Set each entry down verbatim, omitting images.
___ Input records
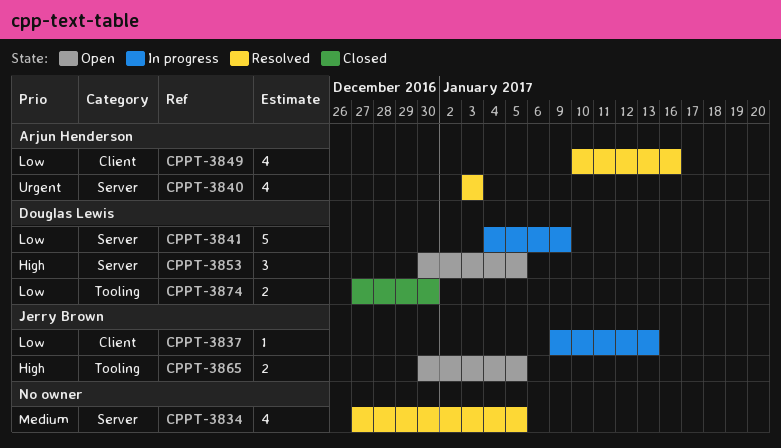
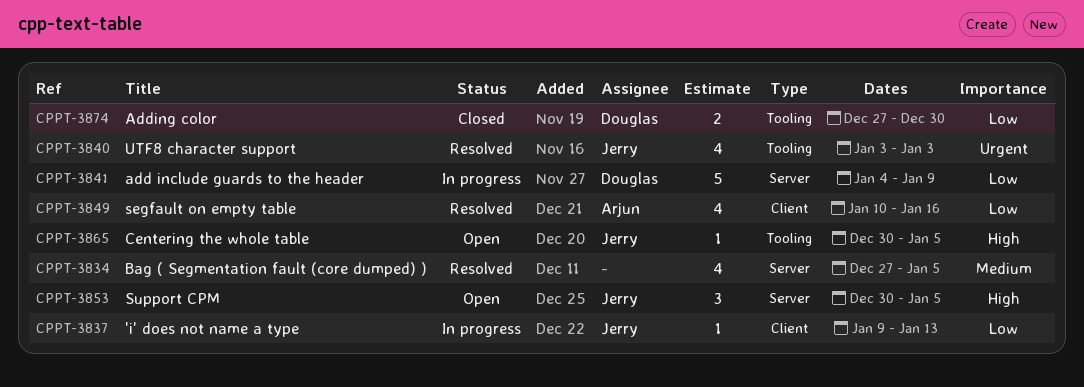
CPPT-3840, owner: Arjun Henderson -> Jerry Brown
CPPT-3840, label: Server -> Tooling
CPPT-3853, owner: Douglas Lewis -> Jerry Brown
CPPT-3865, estimate: 2 -> 1

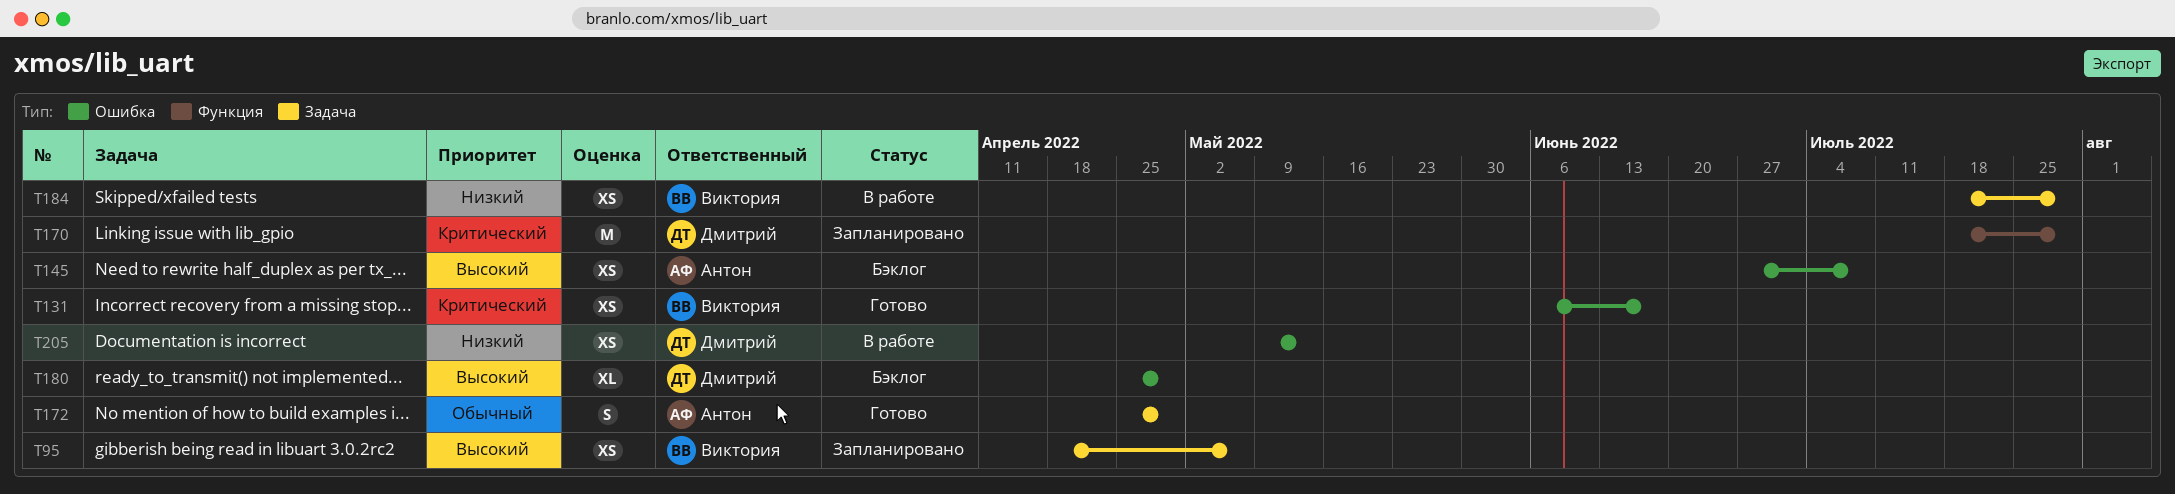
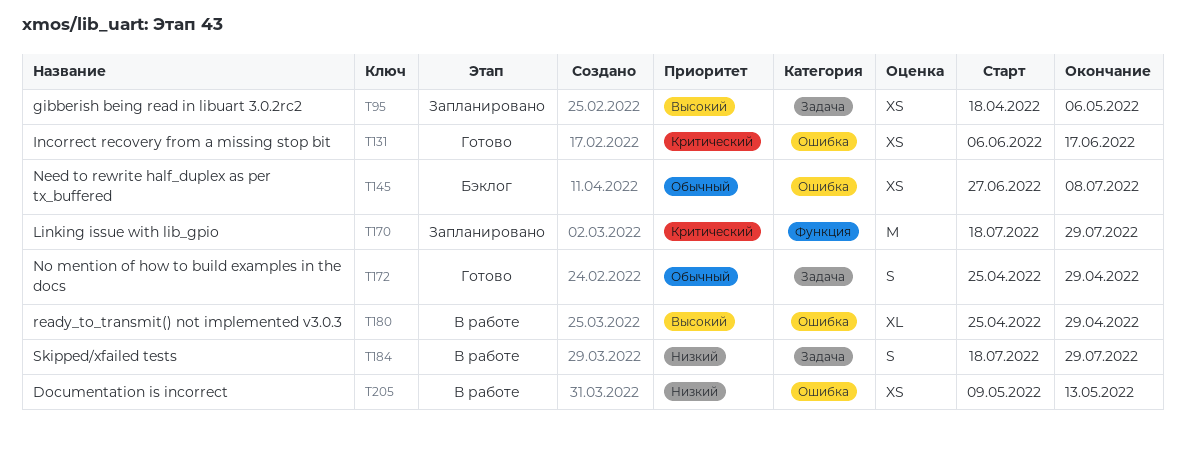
T145, priority: Высокий -> Обычный
T180, status: Бэклог -> В работе
T184, estimate: XS -> S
______
Task result:
CPPT-3840, owner: Arjun Henderson -> Jerry Brown
CPPT-3840, label: Server -> Tooling
CPPT-3853, owner: Douglas Lewis -> Jerry Brown
CPPT-3865, estimate: 2 -> 1

T145, priority: Высокий -> Обычный
T180, status: Бэклог -> В работе
T184, estimate: XS -> S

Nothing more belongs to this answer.